In the given circuit, if the potential at A is 50 V, then potential at B is:

$\frac{50}{3}V$

The correct answer is Option (1) → $\frac{50}{3}V$

Solution:

Given: Potential at A = $50\ \text{V}$

The capacitors $C_2$ and $C_3$ are connected in parallel, so their equivalent capacitance is:

$C_{23} = C_2 + C_3 = 4 + 2 = 6\ \mu\text{F}$

Now, $C_1$ ($3\ \mu\text{F}$) is in series with $C_{23}$ ($6\ \mu\text{F}$).

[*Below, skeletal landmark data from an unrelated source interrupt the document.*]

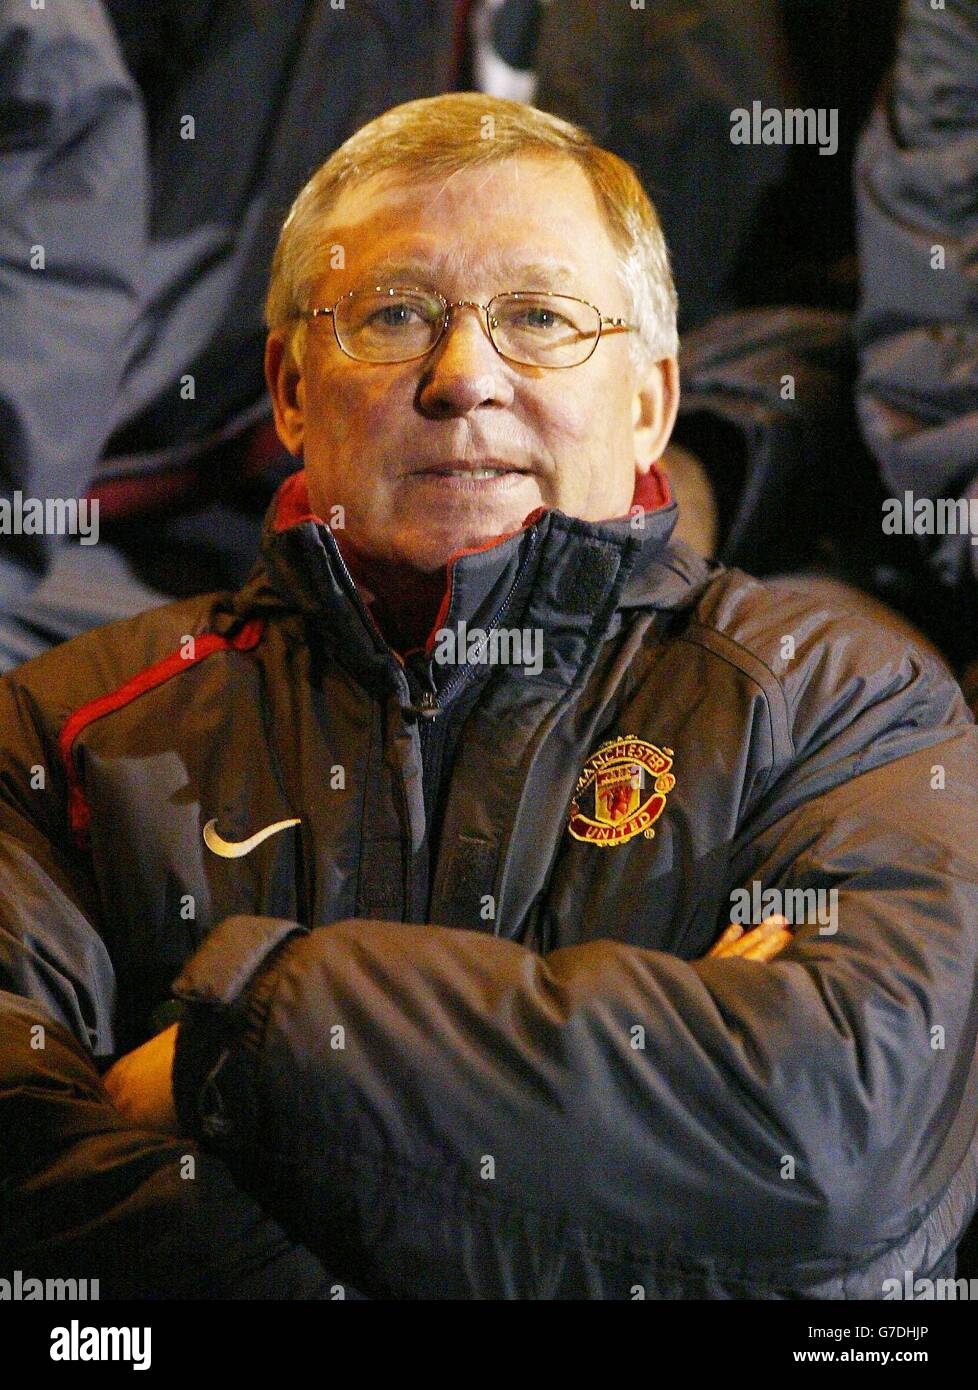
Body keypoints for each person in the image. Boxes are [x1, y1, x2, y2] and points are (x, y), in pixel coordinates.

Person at [2, 92, 978, 1300]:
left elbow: (837, 1158)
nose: (463, 375)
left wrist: (241, 1046)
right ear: (291, 390)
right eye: (395, 313)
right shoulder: (63, 733)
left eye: (539, 317)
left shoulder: (845, 704)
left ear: (651, 405)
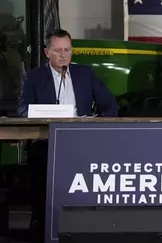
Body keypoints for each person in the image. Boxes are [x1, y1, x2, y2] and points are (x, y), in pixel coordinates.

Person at [16, 28, 119, 242]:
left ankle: (92, 223)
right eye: (58, 51)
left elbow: (110, 105)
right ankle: (41, 223)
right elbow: (22, 109)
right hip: (47, 141)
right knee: (38, 159)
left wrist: (96, 123)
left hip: (81, 141)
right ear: (47, 52)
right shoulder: (34, 77)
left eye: (68, 50)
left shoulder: (85, 74)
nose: (64, 55)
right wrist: (37, 115)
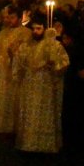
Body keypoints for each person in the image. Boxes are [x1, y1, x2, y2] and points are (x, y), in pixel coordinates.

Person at [13, 22, 70, 153]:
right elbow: (18, 63)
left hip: (46, 85)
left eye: (38, 28)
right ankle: (27, 144)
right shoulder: (25, 46)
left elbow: (64, 62)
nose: (35, 31)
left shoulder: (54, 45)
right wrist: (19, 69)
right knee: (29, 112)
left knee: (45, 113)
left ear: (44, 29)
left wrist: (54, 64)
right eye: (33, 29)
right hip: (29, 85)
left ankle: (45, 145)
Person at [0, 5, 28, 134]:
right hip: (2, 73)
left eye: (12, 17)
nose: (9, 20)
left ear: (20, 17)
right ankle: (1, 129)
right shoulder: (3, 32)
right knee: (1, 101)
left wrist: (14, 56)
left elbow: (26, 54)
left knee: (14, 102)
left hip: (15, 74)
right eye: (8, 17)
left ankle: (14, 130)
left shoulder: (26, 33)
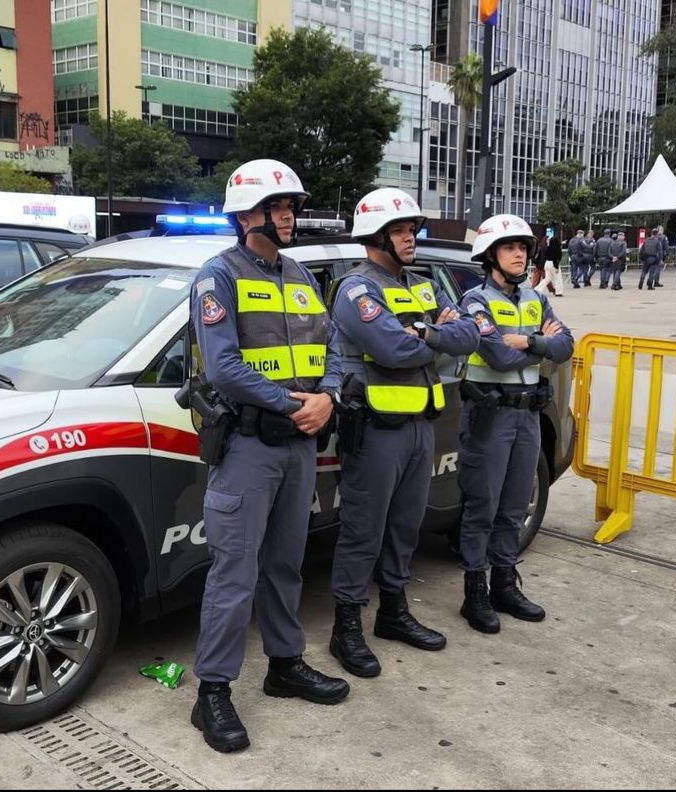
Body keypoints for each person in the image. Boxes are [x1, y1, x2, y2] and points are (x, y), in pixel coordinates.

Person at [188, 158, 349, 754]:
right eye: (277, 206)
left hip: (298, 446)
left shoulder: (302, 276)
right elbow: (225, 367)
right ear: (245, 214)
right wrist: (292, 404)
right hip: (250, 447)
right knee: (235, 574)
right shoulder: (217, 277)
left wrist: (328, 397)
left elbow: (332, 345)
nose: (288, 215)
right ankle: (212, 693)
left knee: (286, 565)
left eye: (292, 206)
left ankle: (285, 665)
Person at [326, 188, 478, 677]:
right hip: (374, 429)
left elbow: (468, 337)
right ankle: (346, 627)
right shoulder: (356, 289)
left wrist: (424, 333)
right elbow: (391, 348)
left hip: (418, 428)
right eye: (400, 230)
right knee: (362, 531)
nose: (411, 237)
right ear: (375, 236)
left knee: (405, 526)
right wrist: (430, 334)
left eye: (412, 228)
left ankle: (393, 612)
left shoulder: (421, 284)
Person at [455, 214, 574, 634]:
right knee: (481, 508)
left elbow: (566, 345)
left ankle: (505, 583)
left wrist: (527, 341)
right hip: (490, 417)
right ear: (490, 256)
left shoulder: (535, 299)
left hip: (526, 416)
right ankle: (475, 593)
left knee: (513, 506)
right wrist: (541, 345)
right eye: (509, 247)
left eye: (523, 247)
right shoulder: (475, 302)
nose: (520, 253)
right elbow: (497, 357)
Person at [542, 232, 563, 297]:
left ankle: (537, 289)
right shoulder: (557, 249)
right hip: (553, 264)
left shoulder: (548, 248)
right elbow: (557, 258)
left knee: (547, 279)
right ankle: (558, 292)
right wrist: (556, 267)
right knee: (558, 278)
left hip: (547, 263)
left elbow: (545, 256)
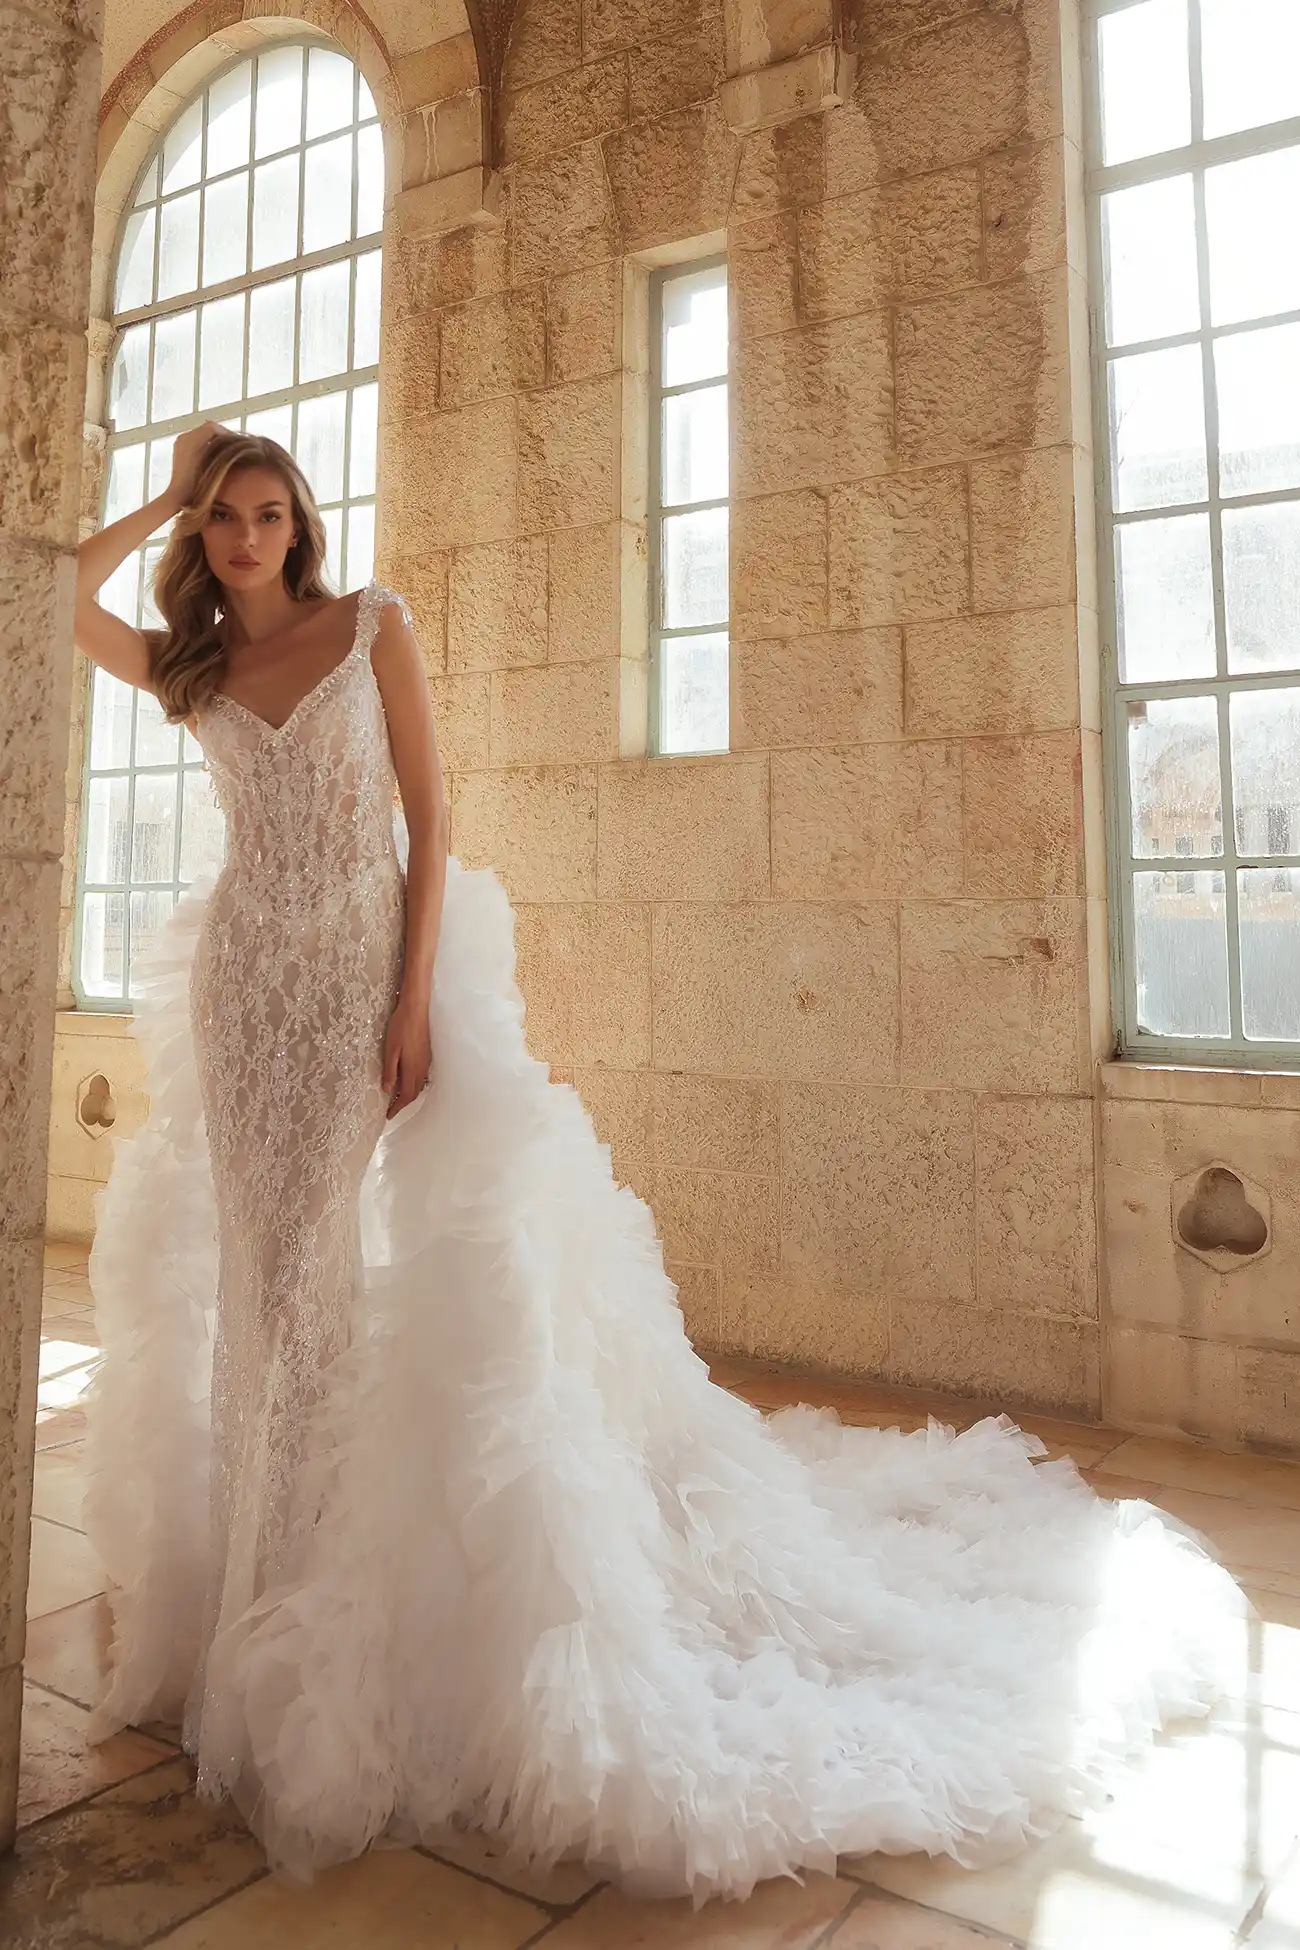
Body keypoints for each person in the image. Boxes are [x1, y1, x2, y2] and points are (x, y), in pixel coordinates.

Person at [76, 422, 1245, 1909]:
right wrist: (154, 499)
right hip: (246, 999)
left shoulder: (372, 626)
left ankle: (326, 1580)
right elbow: (57, 607)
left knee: (348, 1281)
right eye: (225, 516)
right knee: (273, 1285)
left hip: (362, 985)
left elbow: (431, 824)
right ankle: (263, 1581)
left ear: (303, 525)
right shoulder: (197, 671)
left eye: (267, 509)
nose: (248, 534)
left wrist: (413, 996)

For capacitors in series, the charge $Q$ on each is the same, and total voltage is given by:

$50 = \frac{Q}{C_1} + \frac{Q}{C_{23}}$

Substitute the values:

$50 = Q\left(\frac{1}{3} + \frac{1}{6}\right)$

Therefore, $50 = Q \cdot \frac{1}{2}$

$\Rightarrow Q = 100\ \mu\text{C}$

The potential at point B is the voltage across $C_{23}$:

$V_B = \frac{Q}{C_{23}} = \frac{100}{6} = \frac{50}{3}\ \text{V}$

Hence, the potential at B is: $V_B = \frac{50}{3}\ \text{V} \approx 16.67\ \text{V}$